YOUR INSTRUCTIONS: Read the data line by line and say how many lines contain the string "Dear", giving the number alone.

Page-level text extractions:
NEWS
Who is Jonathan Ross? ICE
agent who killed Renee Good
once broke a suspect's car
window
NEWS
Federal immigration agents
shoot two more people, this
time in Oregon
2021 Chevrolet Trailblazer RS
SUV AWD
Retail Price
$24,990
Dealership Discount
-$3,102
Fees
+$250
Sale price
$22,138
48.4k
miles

==

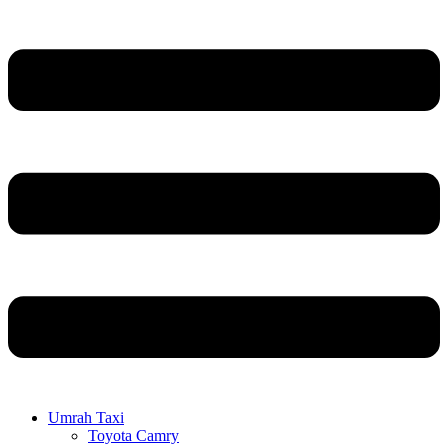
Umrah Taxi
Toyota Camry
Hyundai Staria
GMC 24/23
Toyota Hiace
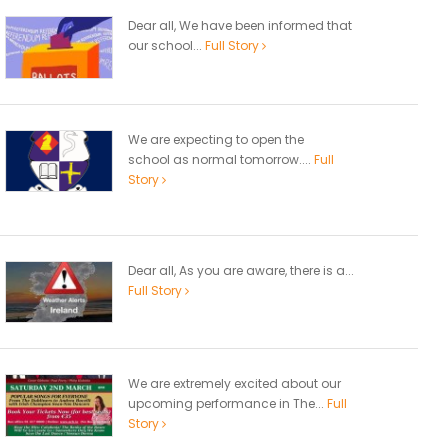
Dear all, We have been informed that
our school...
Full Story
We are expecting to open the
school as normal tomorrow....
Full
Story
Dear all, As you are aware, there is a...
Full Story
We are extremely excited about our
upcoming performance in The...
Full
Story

RESPONSE: 2